→ Task: Reproduce the text of every item below line for line without changing a word, and leave the pictures out.

== Segment start ==

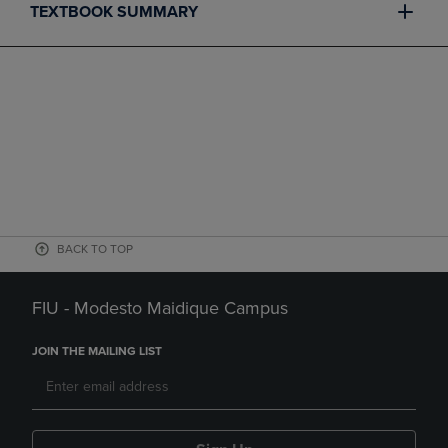
TEXTBOOK SUMMARY
BACK TO TOP
FIU - Modesto Maidique Campus
JOIN THE MAILING LIST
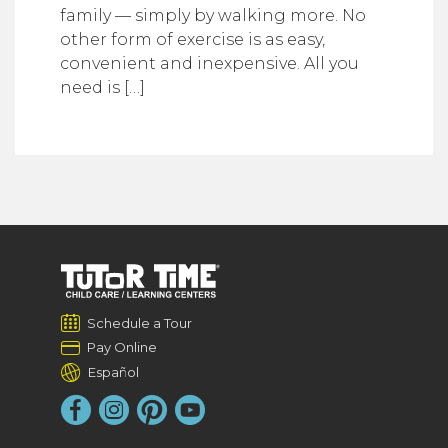
family — simply by walking more. No
other form of exercise is as easy,
convenient and inexpensive. All you
need is […]
Schedule a Tour
Pay Online
Español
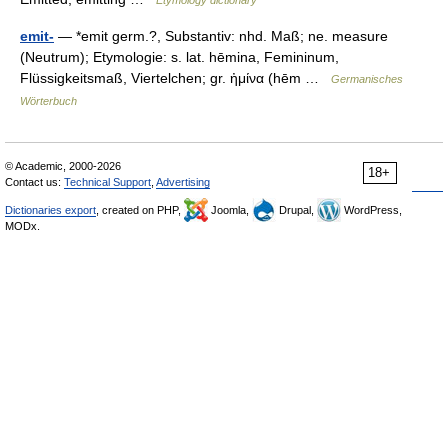
Etymology dictionary
emit-
— *emit germ.?, Substantiv: nhd. Maß; ne. measure
(Neutrum); Etymologie: s. lat. hēmina, Femininum,
Flüssigkeitsmaß, Viertelchen; gr. ἠμίνα (hēm …
Germanisches
Wörterbuch
© Academic, 2000-2026
18+
Contact us:
Technical Support
,
Advertising
Dictionaries export
, created on PHP,
Joomla,
Drupal,
WordPress,
MODx.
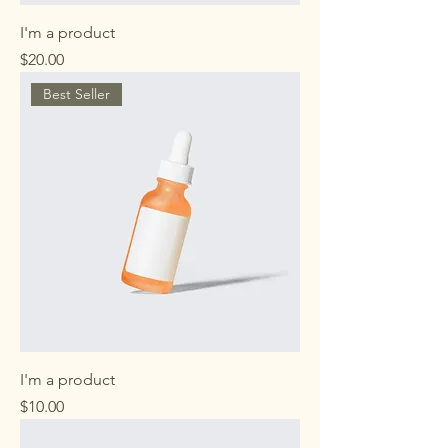
I'm a product
Price
$20.00
Best Seller
I'm a product
Price
$10.00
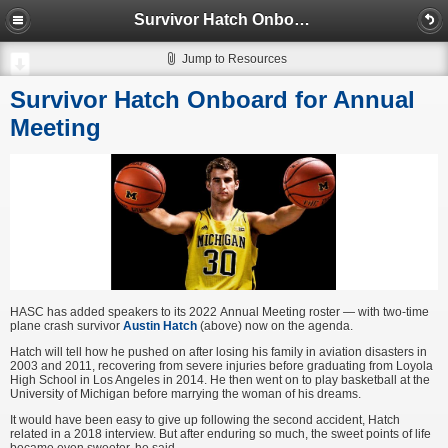
Survivor Hatch Onboard for Annual Meeting
Jump to Resources
Survivor Hatch Onboard for Annual
Meeting
HASC has added speakers to its 2022 Annual Meeting roster — with two-time
plane crash survivor
Austin Hatch
(above) now on the agenda.
Hatch will tell how he pushed on after losing his family in aviation disasters in
2003 and 2011, recovering from severe injuries before graduating from Loyola
High School in Los Angeles in 2014. He then went on to play basketball at the
University of Michigan before marrying the woman of his dreams.
It would have been easy to give up following the second accident, Hatch
related in a 2018 interview. But after enduring so much, the sweet points of life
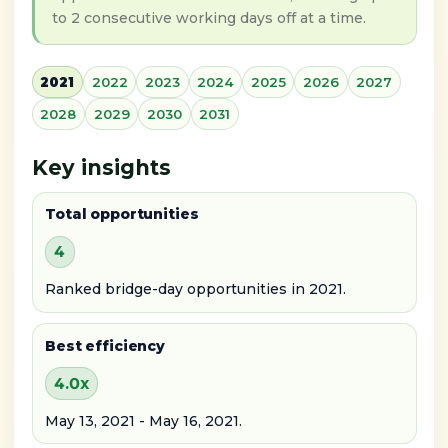
to 2 consecutive working days off at a time.
2021
2022
2023
2024
2025
2026
2027
2028
2029
2030
2031
Key insights
Total opportunities
4
Ranked bridge-day opportunities in 2021.
Best efficiency
4.0x
May 13, 2021 - May 16, 2021.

== Segment end ==

→ Task solution:
TEXTBOOK SUMMARY
BACK TO TOP
FIU - Modesto Maidique Campus
JOIN THE MAILING LIST
family — simply by walking more. No
other form of exercise is as easy,
convenient and inexpensive. All you
need is […]
Schedule a Tour
Pay Online
Español
Etymology dictionary
emit-
— *emit germ.?, Substantiv: nhd. Maß; ne. measure
(Neutrum); Etymologie: s. lat. hēmina, Femininum,
Flüssigkeitsmaß, Viertelchen; gr. ἠμίνα (hēm …
Germanisches
Wörterbuch
© Academic, 2000-2026
18+
Contact us:
Technical Support
,
Advertising
Dictionaries export
, created on PHP,
Joomla,
Drupal,
WordPress,
MODx.
I'm a product
Price
$20.00
Best Seller
I'm a product
Price
$10.00
Survivor Hatch Onboard for Annual Meeting
Jump to Resources
Survivor Hatch Onboard for Annual
Meeting
HASC has added speakers to its 2022 Annual Meeting roster — with two-time
plane crash survivor
Austin Hatch
(above) now on the agenda.
Hatch will tell how he pushed on after losing his family in aviation disasters in
2003 and 2011, recovering from severe injuries before graduating from Loyola
High School in Los Angeles in 2014. He then went on to play basketball at the
University of Michigan before marrying the woman of his dreams.
It would have been easy to give up following the second accident, Hatch
related in a 2018 interview. But after enduring so much, the sweet points of life
to 2 consecutive working days off at a time.
2021
2022
2023
2024
2025
2026
2027
2028
2029
2030
2031
Key insights
Total opportunities
4
Ranked bridge-day opportunities in 2021.
Best efficiency
4.0x
May 13, 2021 - May 16, 2021.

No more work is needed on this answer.